Among the records below, find each line containing the word "purple" and copy it.

____________

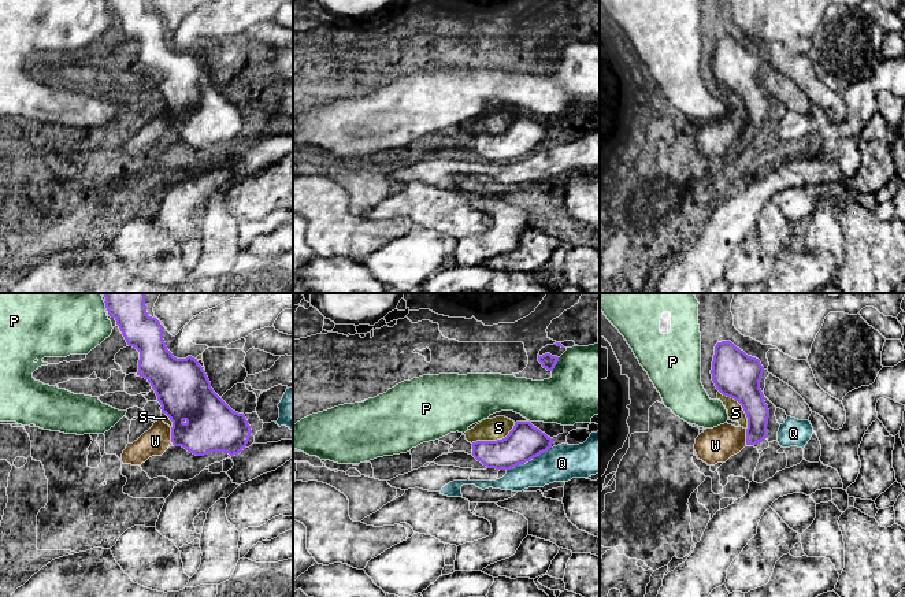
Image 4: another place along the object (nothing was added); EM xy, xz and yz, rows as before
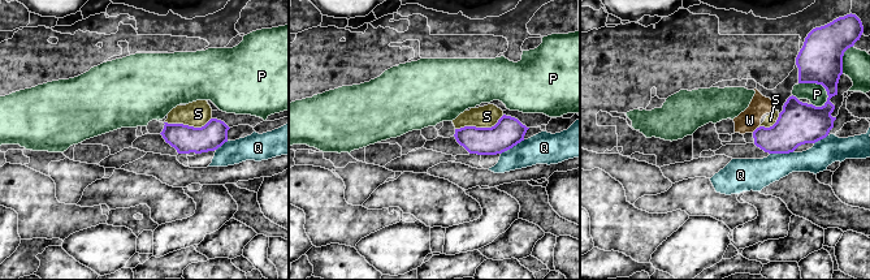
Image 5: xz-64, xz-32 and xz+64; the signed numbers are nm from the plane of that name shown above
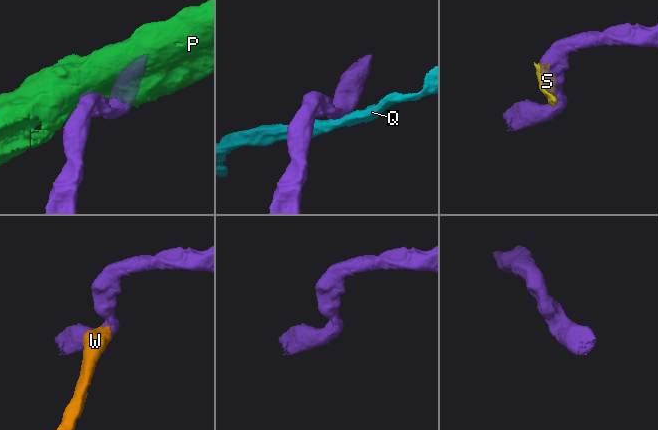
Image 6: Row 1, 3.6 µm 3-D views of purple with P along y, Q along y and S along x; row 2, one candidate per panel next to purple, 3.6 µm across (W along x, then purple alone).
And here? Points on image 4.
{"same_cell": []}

____________

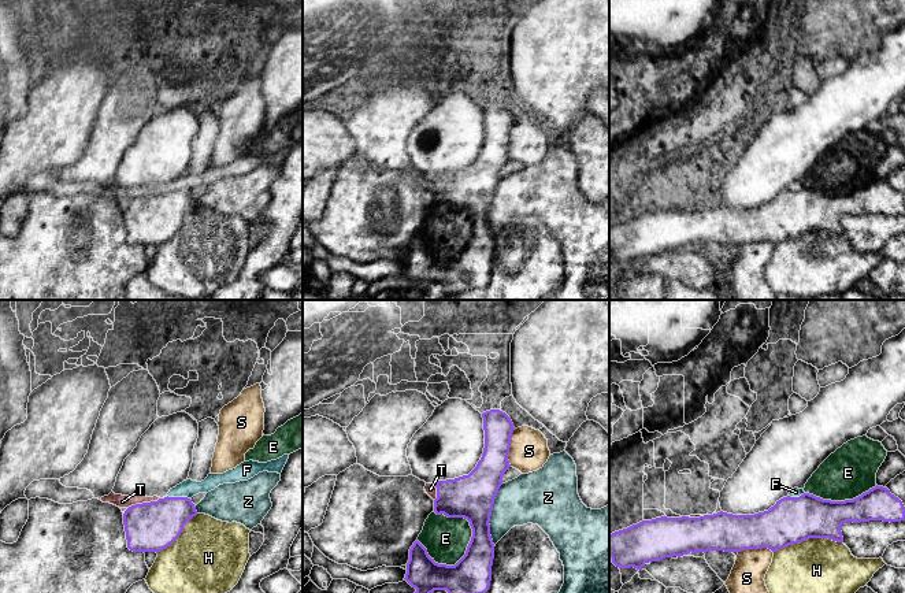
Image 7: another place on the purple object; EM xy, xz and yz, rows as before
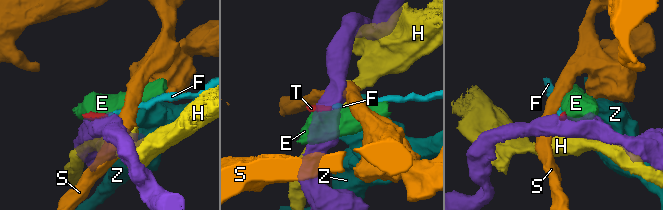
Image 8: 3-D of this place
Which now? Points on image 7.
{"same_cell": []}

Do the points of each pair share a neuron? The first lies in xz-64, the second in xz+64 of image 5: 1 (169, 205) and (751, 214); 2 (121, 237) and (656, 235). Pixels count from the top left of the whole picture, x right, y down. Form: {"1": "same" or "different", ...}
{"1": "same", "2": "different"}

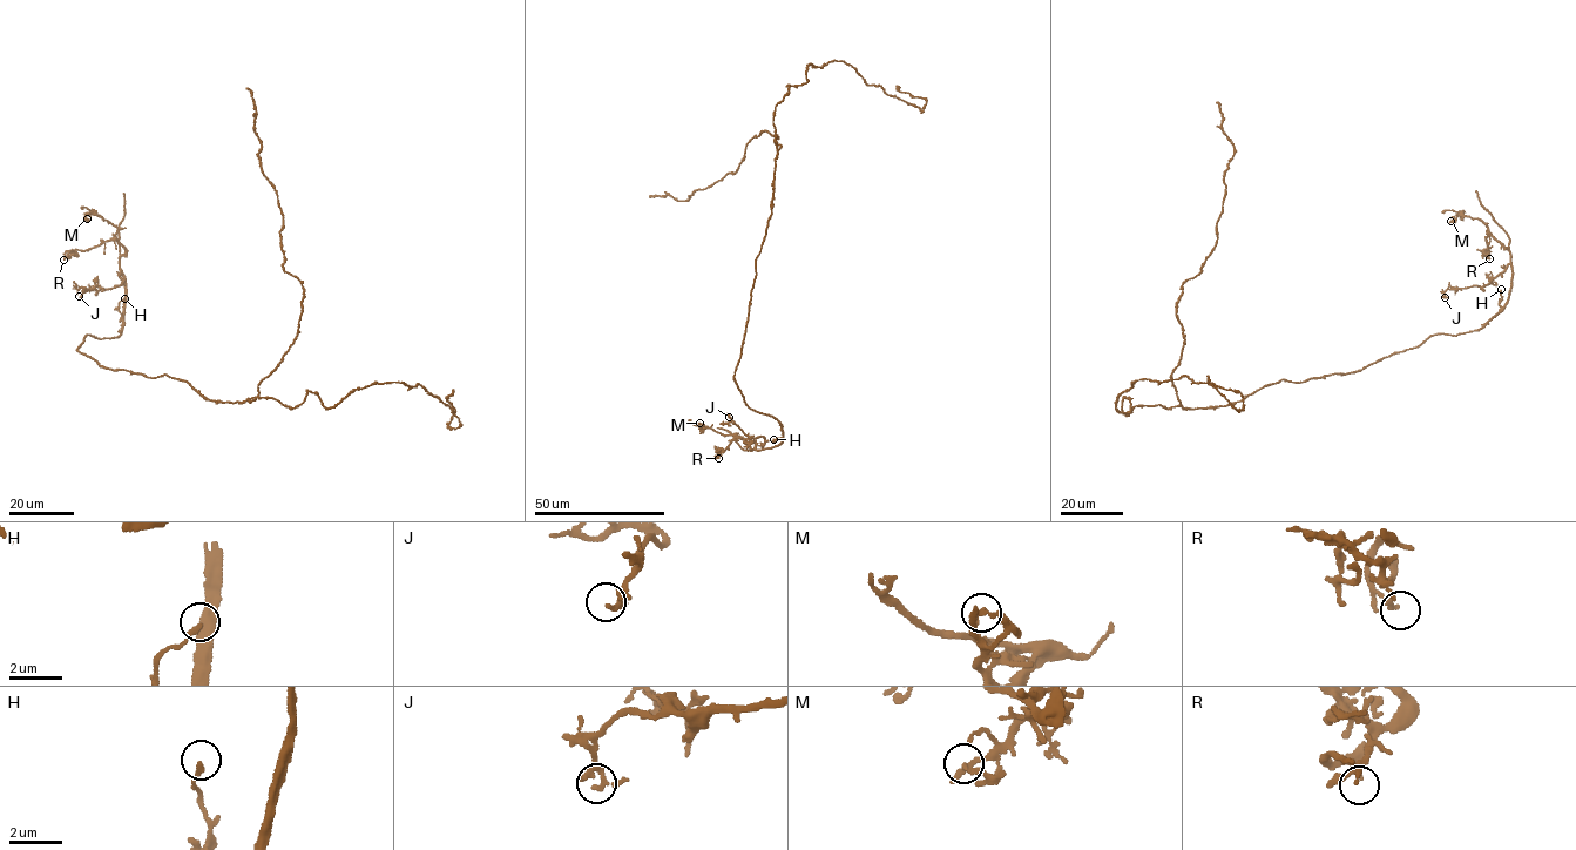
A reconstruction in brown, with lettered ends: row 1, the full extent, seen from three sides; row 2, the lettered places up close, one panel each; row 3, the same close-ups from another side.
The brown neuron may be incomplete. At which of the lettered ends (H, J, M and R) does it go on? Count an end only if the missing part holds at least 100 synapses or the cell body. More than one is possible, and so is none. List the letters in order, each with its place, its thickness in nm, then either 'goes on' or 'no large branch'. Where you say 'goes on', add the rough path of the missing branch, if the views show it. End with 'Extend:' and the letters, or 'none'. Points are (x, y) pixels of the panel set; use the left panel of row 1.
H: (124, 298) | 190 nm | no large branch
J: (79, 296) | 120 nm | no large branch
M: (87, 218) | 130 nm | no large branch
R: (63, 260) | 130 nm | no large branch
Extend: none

____________

◆ Finished exercise
Image 6: Row 1, 3.6 µm 3-D views of purple with P along y, Q along y and S along x; row 2, one candidate per panel next to purple, 3.6 µm across (W along x, then purple alone).
Image 7: another place on the purple object; EM xy, xz and yz, rows as before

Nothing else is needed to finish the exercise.